The output seems to provide 95% credible intervals for the highest posterior density, but no BF.
A little more detail:
I’m running a mixed model with Condition (2 levels) and Group (3 levels) as fixed factors, and Subject as a random factor.
I would like to unpack the Group*Condition interaction to compare the Condition effect between groups. Essentially, the difference between the conditions for Group A is different from that for Group B and from the condition difference for Group C, while the latter two do not significantly differ from one another. (says the frequentist analysis)
I was hoping to use the Bayesian mixed models to obtain something akin to a Bayes factor for these three contrasts, that could indicate the strength of evidence for these three comparisons.
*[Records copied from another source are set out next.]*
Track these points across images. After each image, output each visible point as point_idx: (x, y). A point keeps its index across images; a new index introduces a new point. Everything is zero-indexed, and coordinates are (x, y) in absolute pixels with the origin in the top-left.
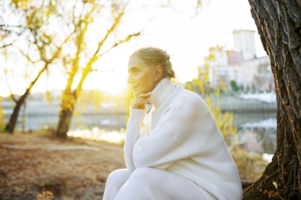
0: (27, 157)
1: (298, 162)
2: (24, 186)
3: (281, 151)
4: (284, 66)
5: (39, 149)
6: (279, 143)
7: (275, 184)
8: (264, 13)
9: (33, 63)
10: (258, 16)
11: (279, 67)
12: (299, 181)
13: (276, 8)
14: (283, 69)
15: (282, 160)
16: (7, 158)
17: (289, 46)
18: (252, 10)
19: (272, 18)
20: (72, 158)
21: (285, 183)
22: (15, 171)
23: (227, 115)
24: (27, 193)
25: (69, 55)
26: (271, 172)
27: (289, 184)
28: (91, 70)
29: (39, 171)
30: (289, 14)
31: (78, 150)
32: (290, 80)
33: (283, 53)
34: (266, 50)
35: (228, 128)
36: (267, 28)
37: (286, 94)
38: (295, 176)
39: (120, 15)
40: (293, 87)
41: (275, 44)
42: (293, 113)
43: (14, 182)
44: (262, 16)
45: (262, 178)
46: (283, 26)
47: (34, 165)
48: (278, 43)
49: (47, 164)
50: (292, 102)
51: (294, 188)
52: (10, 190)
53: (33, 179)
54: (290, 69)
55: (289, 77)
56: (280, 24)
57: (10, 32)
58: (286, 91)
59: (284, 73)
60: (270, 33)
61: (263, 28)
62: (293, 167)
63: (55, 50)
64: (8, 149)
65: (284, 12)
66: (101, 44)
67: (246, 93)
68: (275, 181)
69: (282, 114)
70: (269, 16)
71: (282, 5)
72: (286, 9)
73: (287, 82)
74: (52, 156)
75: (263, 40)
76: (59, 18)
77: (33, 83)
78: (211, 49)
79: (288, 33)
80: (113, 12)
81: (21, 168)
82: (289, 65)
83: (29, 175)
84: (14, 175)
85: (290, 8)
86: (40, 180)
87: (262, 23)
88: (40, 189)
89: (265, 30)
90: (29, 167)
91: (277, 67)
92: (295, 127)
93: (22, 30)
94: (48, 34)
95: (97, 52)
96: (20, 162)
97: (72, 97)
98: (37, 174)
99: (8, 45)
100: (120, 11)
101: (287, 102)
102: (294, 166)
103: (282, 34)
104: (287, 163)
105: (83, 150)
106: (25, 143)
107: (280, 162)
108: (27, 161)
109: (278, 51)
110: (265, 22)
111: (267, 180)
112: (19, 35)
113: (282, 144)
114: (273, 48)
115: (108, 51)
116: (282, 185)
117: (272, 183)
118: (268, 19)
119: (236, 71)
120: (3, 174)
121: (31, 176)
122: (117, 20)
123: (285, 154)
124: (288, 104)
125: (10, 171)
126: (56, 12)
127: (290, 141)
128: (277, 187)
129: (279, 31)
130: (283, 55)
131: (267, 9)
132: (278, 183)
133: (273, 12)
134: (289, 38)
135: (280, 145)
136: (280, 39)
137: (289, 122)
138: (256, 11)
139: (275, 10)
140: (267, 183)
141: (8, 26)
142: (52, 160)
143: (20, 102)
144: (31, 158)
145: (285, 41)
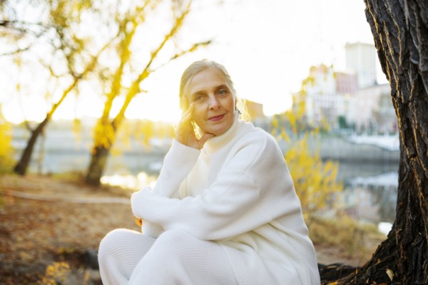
0: (41, 210)
1: (425, 242)
2: (33, 253)
3: (401, 225)
4: (410, 97)
5: (60, 201)
6: (400, 212)
7: (389, 272)
8: (385, 16)
9: (57, 77)
10: (375, 20)
11: (402, 98)
12: (425, 272)
13: (403, 8)
14: (409, 102)
15: (402, 237)
16: (14, 210)
17: (421, 68)
18: (367, 11)
19: (396, 23)
20: (105, 215)
21: (404, 274)
22: (23, 229)
23: (329, 165)
24: (37, 262)
25: (107, 69)
26: (385, 255)
27: (410, 275)
28: (138, 91)
29: (57, 231)
30: (423, 17)
31: (114, 204)
32: (418, 119)
33: (410, 77)
34: (385, 71)
35: (329, 184)
36: (387, 37)
37: (411, 140)
38: (419, 263)
39: (184, 14)
40: (423, 130)
41: (398, 63)
42: (422, 169)
43: (21, 245)
44: (381, 20)
45: (371, 263)
46: (413, 37)
47: (51, 223)
48: (403, 61)
49: (69, 222)
50: (420, 153)
51: (417, 282)
52: (14, 256)
53: (47, 242)
54: (420, 102)
55: (417, 115)
56: (407, 34)
57: (25, 31)
58: (413, 135)
59: (411, 108)
60: (393, 46)
61: (383, 38)
62: (417, 250)
63: (88, 60)
64: (16, 198)
65: (415, 14)
66: (154, 55)
67: (360, 134)
68: (389, 268)
69: (407, 169)
70: (391, 19)
71: (412, 4)
72: (418, 9)
73: (414, 122)
74: (78, 210)
75: (382, 56)
76: (96, 15)
77: (56, 106)
78: (313, 69)
79: (418, 47)
80: (173, 9)
81: (31, 227)
82: (418, 97)
83: (41, 237)
84: (20, 235)
85: (425, 9)
86: (57, 245)
87: (381, 31)
88: (56, 257)
89: (385, 42)
90: (44, 225)
91: (400, 99)
92: (423, 191)
93: (43, 29)
94: (79, 37)
95: (148, 66)
96: (32, 217)
97: (110, 128)
98: (54, 236)
99: (23, 50)
100: (184, 8)
101: (413, 153)
102: (420, 249)
103: (410, 48)
104: (409, 244)
105: (121, 205)
106: (39, 190)
107: (399, 241)
108: (42, 216)
109: (403, 75)
110: (386, 30)
111: (378, 266)
112: (38, 36)
113: (403, 213)
114: (395, 70)
115: (163, 65)
116: (399, 275)
117: (385, 271)
118: (390, 25)
119: (346, 103)
120: (6, 234)
121: (44, 238)
122: (179, 21)
123: (406, 229)
124: (414, 156)
125: (16, 229)
126: (90, 6)
127: (416, 210)
128: (391, 279)
129: (406, 44)
130: (411, 80)
131: (390, 9)
132: (394, 272)
133: (397, 13)
134: (420, 55)
135: (401, 215)
136: (406, 56)
137: (416, 181)
138: (373, 12)
139: (402, 11)
140: (377, 271)
141: (23, 23)
142: (77, 216)
143: (37, 132)
144: (46, 213)
145: (413, 58)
Especially for the non-difference between groups B and C it would be nice to have an indication of how robust this non-difference is. (e.g. can I state that they are the same, or should I say that the study was underpowered to detect the difference).
I have specified the three contrasts and for these I get 95% credible intervals. Can I somehow use the credible intervals to arrive a conclusion about the evidence for H0? Alternatively, there are some fit indices (WAIS, LOO) for the entire model; could I somehow run different models and compare based on those?
Many thanks for your help,